_ACTIVITY_: Reproduce the forum thread below on diagonalizing commuting Hermitian matrices simultaneously, word for word and in full.

Can Two Hermitian Matrices be Simultaneously Diagonalized if They Commute?

[Mr confusion]

hello,
i am having some trouble understanding simultaneous diagonalization. i have understood the proof which tells us that two hermitian matrices can be simultaneously diagonalized by the same basis vectors if the two matrices commute. but my book then shows a proof for the case when the matrices are both degenerate. it is basically going over my head, will anyone please help me with a good proof/ sketch?
my book uses block diagonal elements for the proof which i cannot understand...
thank you.

 

[Einstein Mcfly]

What do you mean by "the matricies are both degenerate"?

 

[Mr confusion]

i mean that multiple eigenvectors for the same eigenvalue.
ie. the characteristic equation has multiple roots like 3,3,1 etc.
the characteristic equation of both matrices have this property.

am i clear now,sir?

 

[Avodyne]

Let $|i\rangle$ be an eigenstate of $A$ with eigenvalue $a_i$. Then, sandwiching $AB-BA=0$ between $\langle i|$ and $|j\rangle$, we get

$$(a_i-a_j)\langle i|B|j\rangle = 0.$$

So, if $a_i\ne a_j$, then $B_{ij}\equiv \langle i|B|j\rangle = 0$. If all the eigenvalues of $A$ are different, then $a_i\ne a_j$ whenever $i\ne j$, and so all the off-diagonal elements of $B_{ij}$ are zero. Thus $B$ is diagonal in the same basis as $A$.

But if two or more eigenvalues of $A$ are the same (say $a_1=a_2=\ldots=a_N$) then we do not know anything about $B_{ij}$ for $i,j = 1,\ldots,N$.

_DATASET CONTENT_:

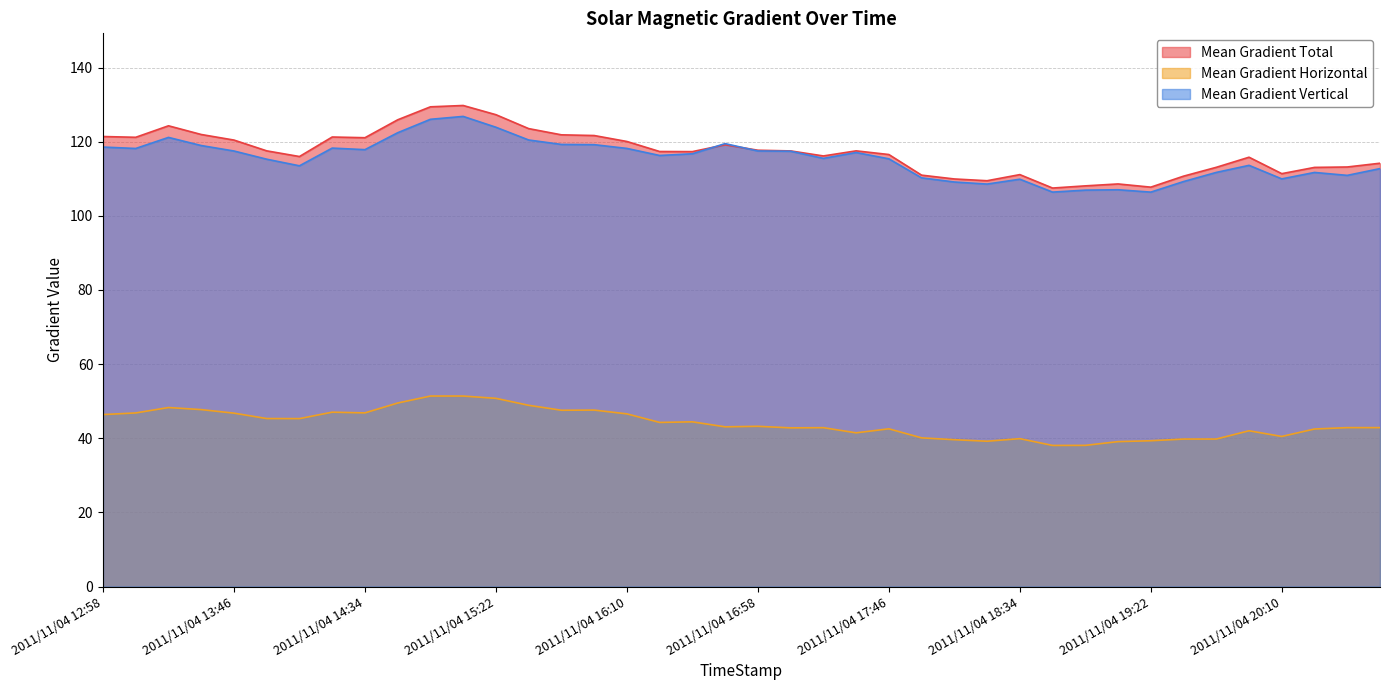

At how many categories does at least one series exceed 94?

40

_EXERCISE SOLUTION_:
Can Two Hermitian Matrices be Simultaneously Diagonalized if They Commute?

[Mr confusion]

hello,
i am having some trouble understanding simultaneous diagonalization. i have understood the proof which tells us that two hermitian matrices can be simultaneously diagonalized by the same basis vectors if the two matrices commute. but my book then shows a proof for the case when the matrices are both degenerate. it is basically going over my head, will anyone please help me with a good proof/ sketch?
my book uses block diagonal elements for the proof which i cannot understand...
thank you.

 

[Einstein Mcfly]

What do you mean by "the matricies are both degenerate"?

 

[Mr confusion]

i mean that multiple eigenvectors for the same eigenvalue.
ie. the characteristic equation has multiple roots like 3,3,1 etc.
the characteristic equation of both matrices have this property.

am i clear now,sir?

 

[Avodyne]

Let $|i\rangle$ be an eigenstate of $A$ with eigenvalue $a_i$. Then, sandwiching $AB-BA=0$ between $\langle i|$ and $|j\rangle$, we get

$$(a_i-a_j)\langle i|B|j\rangle = 0.$$

So, if $a_i\ne a_j$, then $B_{ij}\equiv \langle i|B|j\rangle = 0$. If all the eigenvalues of $A$ are different, then $a_i\ne a_j$ whenever $i\ne j$, and so all the off-diagonal elements of $B_{ij}$ are zero. Thus $B$ is diagonal in the same basis as $A$.

But if two or more eigenvalues of $A$ are the same (say $a_1=a_2=\ldots=a_N$) then we do not know anything about $B_{ij}$ for $i,j = 1,\ldots,N$.